§ Text provided:
____

Artistic feud threatens PyeongChang Games
The main reason behind Jung’s resignation was the discord between him and Song Seung-hwan, the executive creative director of Olympic ceremonies. “We had conflicts of interest about everything,” said Jung during a phone interview with the JoongAng Ilbo. “I just could not work with him any longer.”
Song is an actor-turned film director who is also the CEO of Seoul-based PMC Production as well as the director of Nanta, a well-known Korean non-verbal show that incorporates traditional rhythm into its performances. Song was selected as the creative chief by the PyeongChang Organizing Committee for the 2018 Olympic & Paralympic Winter Games (Pocog) in July 2015.
Initially, the Ministry of Culture and Sports recommended Jung to Song as the stage coordinator for the ceremonies, which was confirmed by the Pocog, since it saw Jung, who has ample experience in coordinating events akin to sports ceremonies, as a fitting talent for the task.
The dispute between Jung and Song reportedly began when the Culture Ministry favored the project proposal submitted by Jung over that of Song. The report said that eight out of 10 performances set to take place for the opening ceremony is said to have come from the proposal made by Jung.
The completed scenario received approval by President Park Geun-hye, after which Jung requested a formal contract from the Pocog. It turned out Jung had been working for the Pocog without a proper contract since February. Despite the request, the Pocog postponed signing a contract with Jung, saying Jung was in charge of too many projects and thus it is questionable whether he would be able to channel his efforts for the ceremonies.
“Technically, I did not resign from my post,” said Jung. “Pocog and director Song never signed me up with a formal contract. I started working for the Pocog in February and for six months I never got any payment. We had a verbal contract but by always postponing to officially sign me up, isn’t my leaving basically what they want?”

____

§ Data segment:
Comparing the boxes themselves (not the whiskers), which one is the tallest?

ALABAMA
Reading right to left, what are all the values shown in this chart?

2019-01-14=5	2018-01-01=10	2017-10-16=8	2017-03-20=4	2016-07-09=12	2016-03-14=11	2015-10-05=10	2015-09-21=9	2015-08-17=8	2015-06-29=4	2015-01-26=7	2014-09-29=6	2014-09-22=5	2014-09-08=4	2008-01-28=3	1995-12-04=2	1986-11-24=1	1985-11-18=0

____

§ Problem to work on:
Carry on writing the article about the PyeongChang ceremonies dispute, starting right after its final paragraph. The data is unrelated to the article on the PyeongChang ceremonies dispute.

§ Written answer:
Regarding the Pocog delaying signing with Jung, some said that the designer’s busy schedule led the organizing committee to reconsider certain terms of the contract’s conditions. About this, Jung said, “I had a project scheduled until next year. They knew this already but still asked me to take the job. Why is it that they are changing their mind suddenly? I think it’s nonsense that one would have to live and stay at Pyeongchang 24/7 to get things done.”
Jung added that the fact that they already reported the proposal using his ideas, and got the approval of the Blue House, only upsets him more. “They just took advantage of my ideas and left me dry,” he said. “The Culture Ministry objected to the ideas by director Song but approved my ideas. About 80 percent of the ceremonies come from my ideas.”
He added, “Anyways, I just could not agree with the way Song worked. His basic premise was ‘ceremonies that even second graders could understand.’ But I mean, even if you make ceremonies as simple as possible, they still need a certain artistic depth.”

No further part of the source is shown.